**ASSIGNMENT:** With the pictures excluded, retype the records that follow exactly.

Dataset items
== Segment start ==

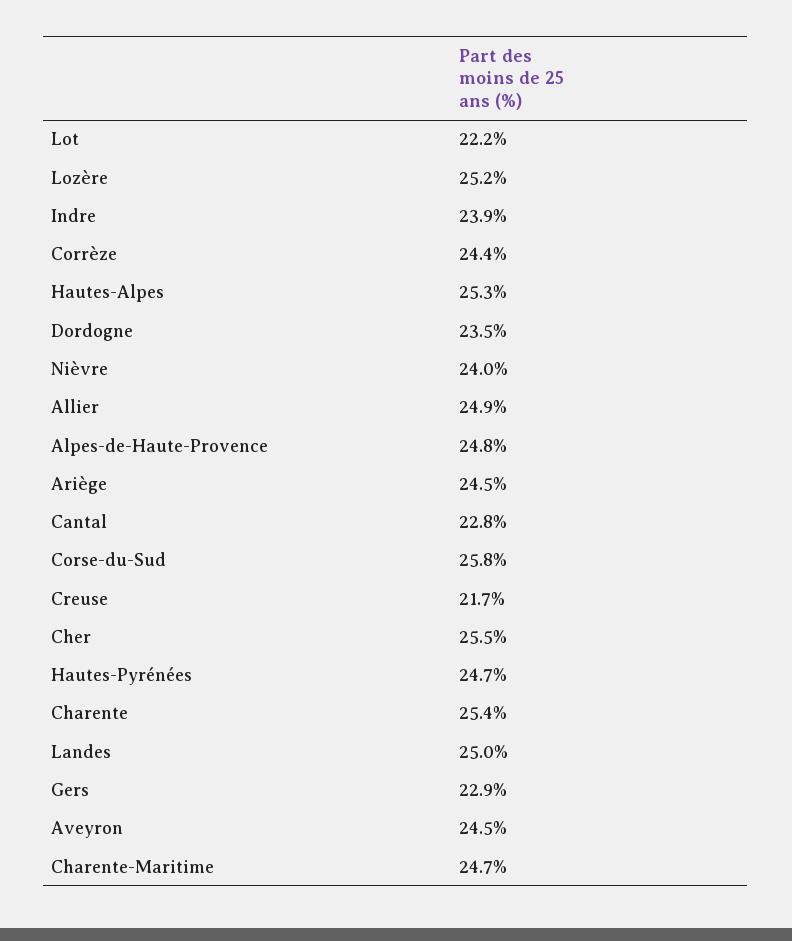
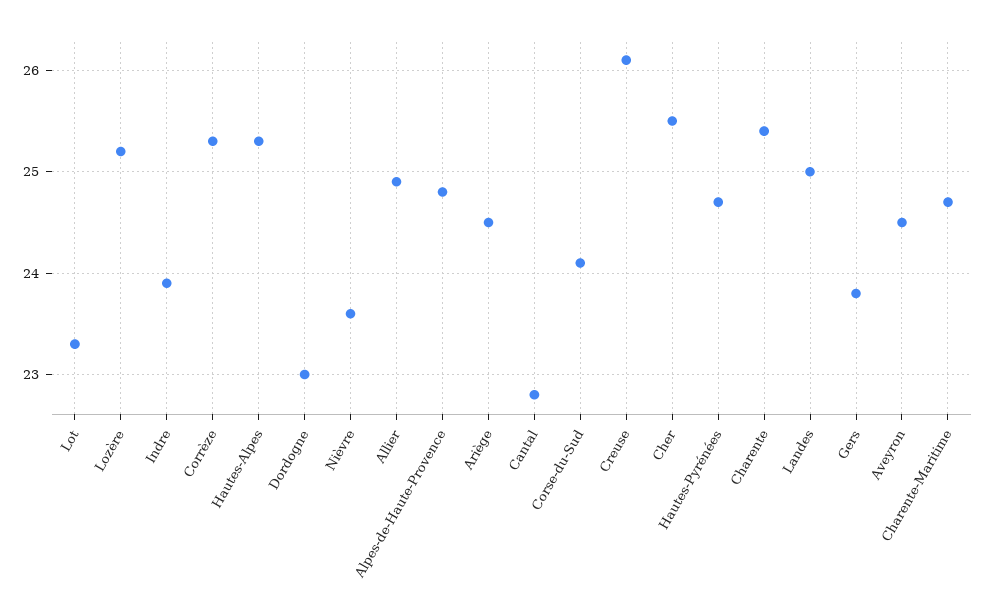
Lot: 22.2 -> 23.3
Corrèze: 24.4 -> 25.3
Dordogne: 23.5 -> 23
Nièvre: 24 -> 23.6
Corse-du-Sud: 25.8 -> 24.1
Creuse: 21.7 -> 26.1
Gers: 22.9 -> 23.8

== Segment end ==

**TASK RESULT:**
Lot: 22.2 -> 23.3
Corrèze: 24.4 -> 25.3
Dordogne: 23.5 -> 23
Nièvre: 24 -> 23.6
Corse-du-Sud: 25.8 -> 24.1
Creuse: 21.7 -> 26.1
Gers: 22.9 -> 23.8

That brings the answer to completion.